Recursion

The objective of this article is to teach recursion, recurrence and loops. After comprehending this post you will:

  1. Learn what for you need recursion.
  2. Understand how different notions of recursion relate to each other.
  3. Grok the basics for proving recursive programs correct.
  4. Know how to write recursion in new and existing languages.
  5. Capture recurrences into loops or recursion when it is feasible.

This is intended to be a mostly self-contained explanation.

In addition there are real-world examples that use structures that are explained for the extent of connecting the content of this post into current practice. It is not required that you understand them in full, they are merely there to help in case you need them.

Preliminary: Judgements & Equations

Whenever you see a single colon separating a term from a type, it means that the term is interpreted to be a value of that type.

Problems to work on:
1. Reproduce word for word the part of the recursion article that begins with the words containing "This is intended" and ends with "of that type.".
2. Write the next part of the recursion article, starting right after its final sentence.
The entries stand apart from the recursion article and are separate material.

Extracted data:
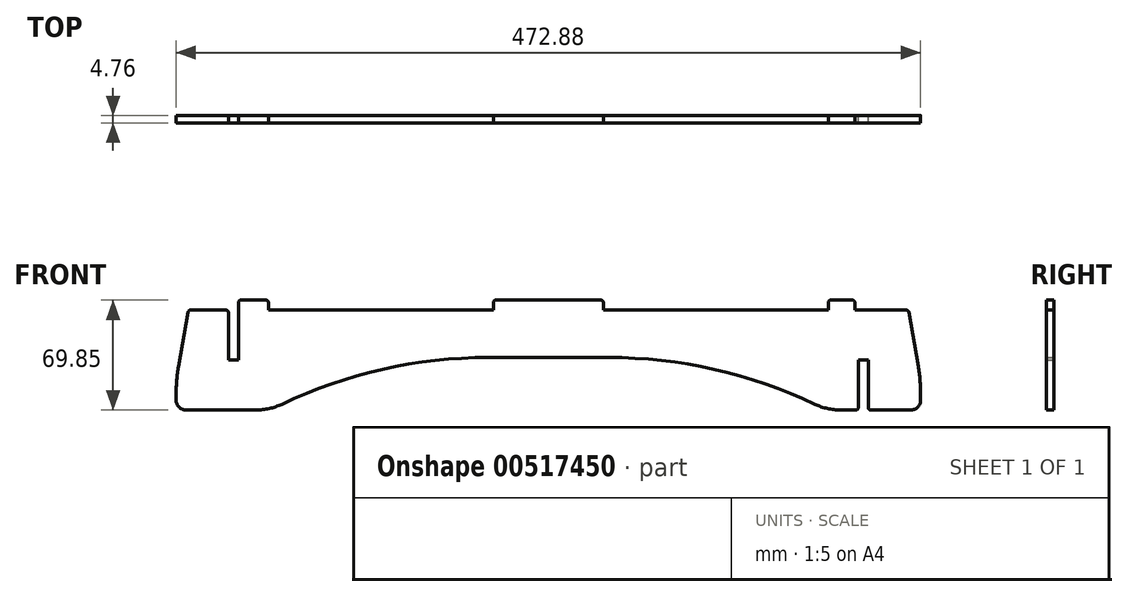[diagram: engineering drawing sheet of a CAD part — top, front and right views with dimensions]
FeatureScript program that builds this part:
--
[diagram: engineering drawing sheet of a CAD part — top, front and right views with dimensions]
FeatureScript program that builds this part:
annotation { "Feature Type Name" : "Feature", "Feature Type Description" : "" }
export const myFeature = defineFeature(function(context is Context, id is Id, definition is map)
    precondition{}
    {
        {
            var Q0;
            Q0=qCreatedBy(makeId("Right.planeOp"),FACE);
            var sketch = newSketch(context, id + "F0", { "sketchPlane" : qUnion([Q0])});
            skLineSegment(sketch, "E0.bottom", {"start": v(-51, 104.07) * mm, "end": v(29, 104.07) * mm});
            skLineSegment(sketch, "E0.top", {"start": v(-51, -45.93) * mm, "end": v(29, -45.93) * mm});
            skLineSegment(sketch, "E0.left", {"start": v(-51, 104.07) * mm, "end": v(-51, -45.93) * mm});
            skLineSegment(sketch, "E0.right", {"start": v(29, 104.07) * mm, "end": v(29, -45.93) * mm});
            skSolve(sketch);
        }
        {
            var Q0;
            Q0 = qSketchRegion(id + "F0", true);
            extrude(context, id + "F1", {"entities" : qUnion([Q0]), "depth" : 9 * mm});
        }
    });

Task-by-task results:
1.
This is intended to be a mostly self-contained explanation.

In addition there are real-world examples that use structures that are explained for the extent of connecting the content of this post into current practice. It is not required that you understand them in full, they are merely there to help in case you need them.

Preliminary: Judgements & Equations

Whenever you see a single colon separating a term from a type, it means that the term is interpreted to be a value of that type.

2.
term : type

The equality mark = strictly forms a mathematical equation that means the term on the left side can be replaced by the term on the right side, if the equation holds.

Exemption is made in examples that are written in programming languages, that assign a different meaning for these symbols.

Preliminary: Functions

Function types are denoted by an arrow, and constructed from two types, a and b.

a → b

You can construct a function by constructing b while assuming you have the a. We mark this with λ, followed by the name of a inside the clause.

λx. e

Function can extract b if you supply the a. That is, you can “apply” a function to a value.

f x

The construction and elimination of a function can be inserted or removed in pairs, for example this equation holds:

(λx. f x) y = f y

Preliminary: Type variables

In this text we use type variables. They are denoted with , and the variable names are listed. These variables can be used in the e.

∀a b c. e

We do not provide or require constructors or eliminators for the newly formed type, because it will appear as the outermost structure, and only used for denoting places where a function can take a value of any type.

Recurrence in programming

TODO: ??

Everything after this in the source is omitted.